Getting ready to sell some land and reinvest in SFR and Duplexes. What is the simplest way to hold for liability protection and tax advantage? I will be involved in the day to day management. I was thinking each unit held in separate trust with one LLC as beneficiary. Each trust would be managed by me to keep the bookwork and banking simple. Collect the rents, pay the bills and sweep the remainder into the LLC account. Is this simple and effective? Am I missing something?
trust/llc is great. LLC alone is probably sufficient.
I would advise against “running it through” your bank account, even as manager. keep it seperate. looks too much like comingling.
have a seperate LLC to be manager if you want to keep it simple (that’s what my sister does).
So, one or two properties under each trust with LLC as benificiary. I like the idea of keeping the properties separate for liability purposes. Then another LLC to manage the properties, keep the books for each trust and move the money on to the benificiary LLC. The benificiary LLC moves the funds to me personally. Does the management LLC charge the trusts a fee?
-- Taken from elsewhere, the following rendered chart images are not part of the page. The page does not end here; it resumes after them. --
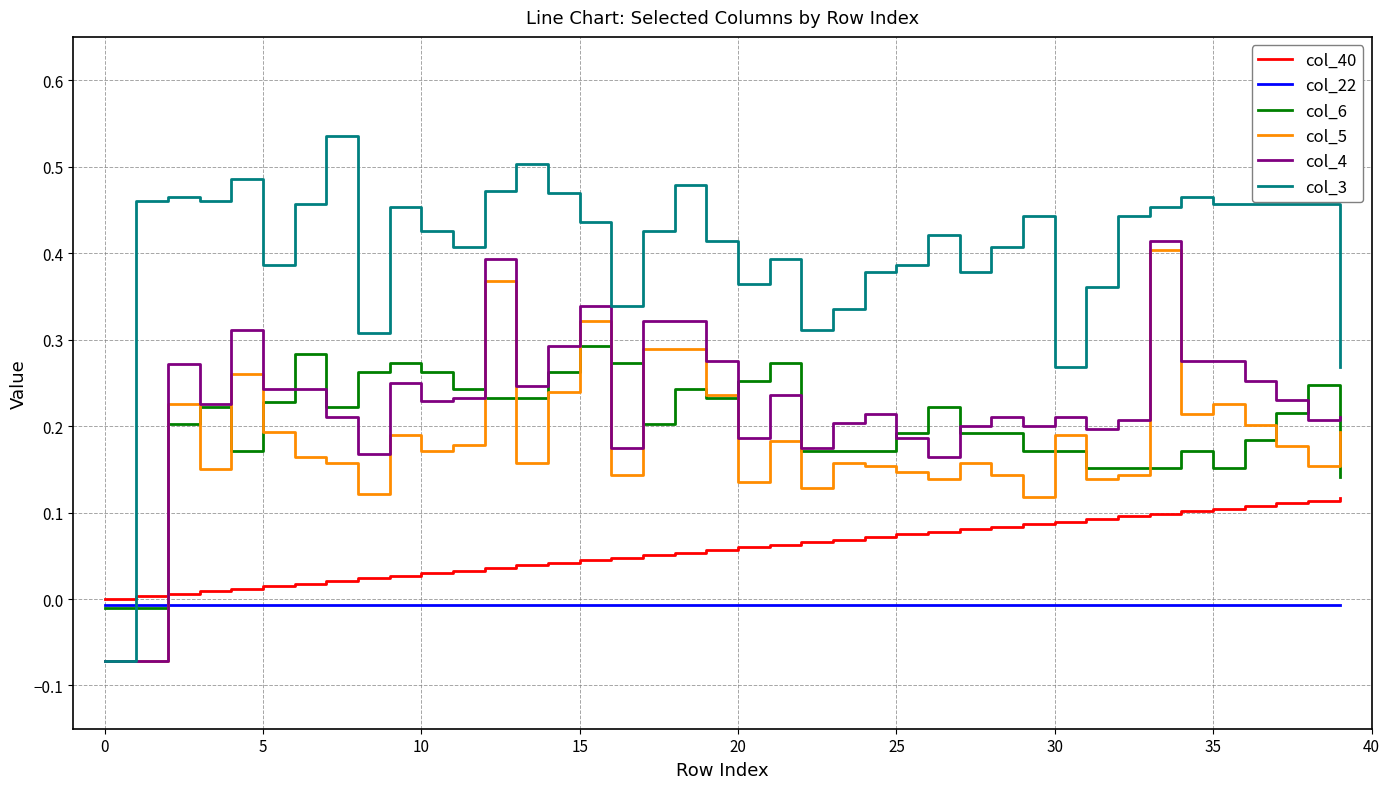

What are all the series names shown in the legend?

col_40, col_22, col_6, col_5, col_4, col_3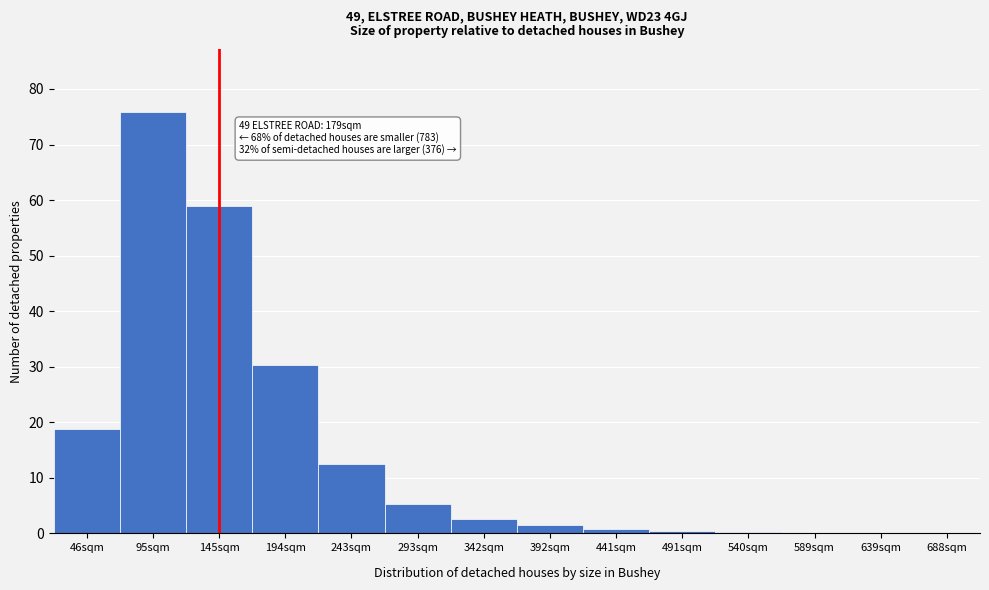

The value at 589sqm is 33.5. True or false?

False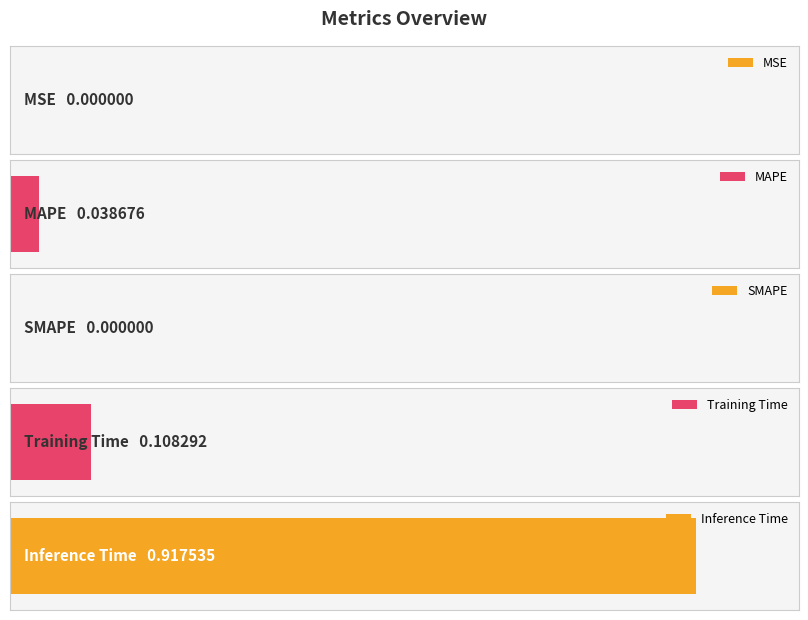

What is the change in value from MSE to Training Time?

+0.1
Does that same LLC have deductable assets such as a computer, a vehicle or office space? Are the funds held by the Management LLC for the trust expenses protected if someone sues one of the trust? Thanks for your replies.
It may add a little complexity to your reinvestment strategy, but consider sheltering the profit on the sale of your land with a 1031 exchange. In a 1031 exchange, the replacement property must be titled in the same way as the relinquished property.
Once you have completed the exchange, then move the replacement property into the title holding vehicles you have picked for your asset protection strategy.
Thanks Dave. That was part of the strategy. My home is on a parcel of this land and we are going to put as much as possible on the selling price of the home. That way we can use the funds from its sale how we want, tax free, without the hassle of 1031 exchange. Will do the remainder through 1031.
LLC charging fee: definitely. otherwise the LLC has no valid business purpose (profit motive)
expenses: definitely. it’s a business.
protected: nope. the trust either has cash or other assets called accounts receivable. but since the LLC is beneficiary, the trust should really have little or no need for cash.
The IRS will allow up to ten acres to be included with your primary residence when sheltering your profits with the capital gains exclusion on the sale of your primary residence. The balance of the land will be treated as an investment property and is eligible to participate in a 1031 exchange.